Melly however said that the fees increment must be subjected to public debate.
“We cannot rush to increase fees. We must have a long debate and seek stakeholders agreement on this,” said the MPs’ committee chair.
Melly said it is the responsibility of the universities management to generate funds to supplement government capitation.
He said MPs will do what it takes to facilitate smooth running of the universities, including increased funding even as he called for prudent management of the available resources.
Prior to the conference, Saturday Standard established that public universities VCs held two meetings – one last Sunday and another on Thursday – when fees increment was extensively discussed.
Sources in the meeting revealed that the increment was unanimously endorsed during the meeting.
Vice Chancellors Committee Chairperson Francis Aduol told MPs that fees increment “must be considered urgently”.
“University students have been paying Sh16,000 for the last 30 years, yet even TVET students studying diploma pay Sh26,000. We must find a strategy of dealing with this,” said Prof Aduol.
Universities admitted that to bridge funding gaps, they cut corners, including increasing student numbers and mounting cheap programmes.
Suda said the current funding level of only 60 per cent is inadequate and asked MPs to help increase funding of universities to 100 per cent.
She also also asked MPs to help increase the research funding to at least one per cent.
“If we cannot make it to two per cent, can we even do one per cent?” said Suda.
In a detailed presentation, VCs listed reasons why they are running broke.
They said module II (privately sponsored0 students have drastically declined, affecting universities income.
The VCs said capitation from the government has remained constant or declined from year to year and cited effects of implementing Collective Bargaining Agreements (CBAs) which includes payment of salary arrears and pension components.
They also said under funding of constituent colleges has impacted their funds, arguing that colleges set up between 2007-2012 received about Sh250 million while those set up after 2016 now get as low as Sh20 million.
Delay in releasing capitation money has also affected operation of the universities.
“We are subjected to surcharges for failure to remit these monies in time and these affect universities greatly.
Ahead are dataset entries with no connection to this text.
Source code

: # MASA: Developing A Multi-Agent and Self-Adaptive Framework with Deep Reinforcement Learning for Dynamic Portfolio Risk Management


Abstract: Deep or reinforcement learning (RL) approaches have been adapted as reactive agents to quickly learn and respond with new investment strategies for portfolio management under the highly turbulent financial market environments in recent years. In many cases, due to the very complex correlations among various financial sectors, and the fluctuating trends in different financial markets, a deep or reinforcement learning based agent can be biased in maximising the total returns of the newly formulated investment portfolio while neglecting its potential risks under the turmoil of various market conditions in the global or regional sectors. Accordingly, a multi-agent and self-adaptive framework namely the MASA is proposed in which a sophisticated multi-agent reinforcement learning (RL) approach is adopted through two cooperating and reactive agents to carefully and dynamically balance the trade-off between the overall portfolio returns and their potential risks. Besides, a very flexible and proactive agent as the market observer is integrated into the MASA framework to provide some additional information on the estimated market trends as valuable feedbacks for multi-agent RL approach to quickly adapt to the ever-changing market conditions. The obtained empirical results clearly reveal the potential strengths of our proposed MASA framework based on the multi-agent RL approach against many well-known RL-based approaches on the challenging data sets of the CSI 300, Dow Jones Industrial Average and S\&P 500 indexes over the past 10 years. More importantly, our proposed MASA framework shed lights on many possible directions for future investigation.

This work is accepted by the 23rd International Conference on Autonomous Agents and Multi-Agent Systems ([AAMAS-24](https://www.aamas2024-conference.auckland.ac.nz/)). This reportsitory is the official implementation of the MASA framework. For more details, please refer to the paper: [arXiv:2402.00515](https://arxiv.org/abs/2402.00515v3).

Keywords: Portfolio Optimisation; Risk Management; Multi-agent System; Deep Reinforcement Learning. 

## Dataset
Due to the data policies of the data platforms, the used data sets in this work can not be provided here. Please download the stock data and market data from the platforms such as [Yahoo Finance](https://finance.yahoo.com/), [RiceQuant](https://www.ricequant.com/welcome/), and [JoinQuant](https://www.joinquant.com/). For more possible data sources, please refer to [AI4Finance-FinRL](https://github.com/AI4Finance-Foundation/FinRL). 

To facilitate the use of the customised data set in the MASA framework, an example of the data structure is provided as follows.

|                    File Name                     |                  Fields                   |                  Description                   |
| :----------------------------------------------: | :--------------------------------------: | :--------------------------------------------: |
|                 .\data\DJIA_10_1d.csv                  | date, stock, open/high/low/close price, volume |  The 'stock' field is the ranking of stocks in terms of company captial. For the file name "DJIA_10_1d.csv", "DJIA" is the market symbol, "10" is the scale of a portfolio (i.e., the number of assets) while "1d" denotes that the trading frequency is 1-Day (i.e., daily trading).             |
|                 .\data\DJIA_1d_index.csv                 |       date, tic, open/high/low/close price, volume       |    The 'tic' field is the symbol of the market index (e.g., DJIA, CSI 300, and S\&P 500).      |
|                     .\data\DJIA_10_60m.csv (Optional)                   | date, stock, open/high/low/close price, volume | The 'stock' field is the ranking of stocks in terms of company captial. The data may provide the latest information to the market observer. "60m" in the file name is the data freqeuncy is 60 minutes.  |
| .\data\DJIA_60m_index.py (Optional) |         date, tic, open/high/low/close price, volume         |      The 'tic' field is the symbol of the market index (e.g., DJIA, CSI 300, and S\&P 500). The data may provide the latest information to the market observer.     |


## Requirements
Penalties are normally huge,” said Prof Njiru.
Universities also decried accreditation charged levied by various regulatory bodies.
They said that CUE seeks Sh900,000 from each university towards quality audit charges and Sh320,000 for each academic programme.
CUE also charges another Sh1,000 per student towards quality assurance charges.
Council for Legal Education charges Sh2.1 million for various accreditation to institutions that teach law while the National Industrial Training Authority levies Sh50 for each employee every month.
The VCs also listed the Engineers Board of Kenya, Kenya National Qualifications Authority, Technical And Vocational Education and Training Authority, and the Clinical Officers Council among agencies that levied various charges from the universities.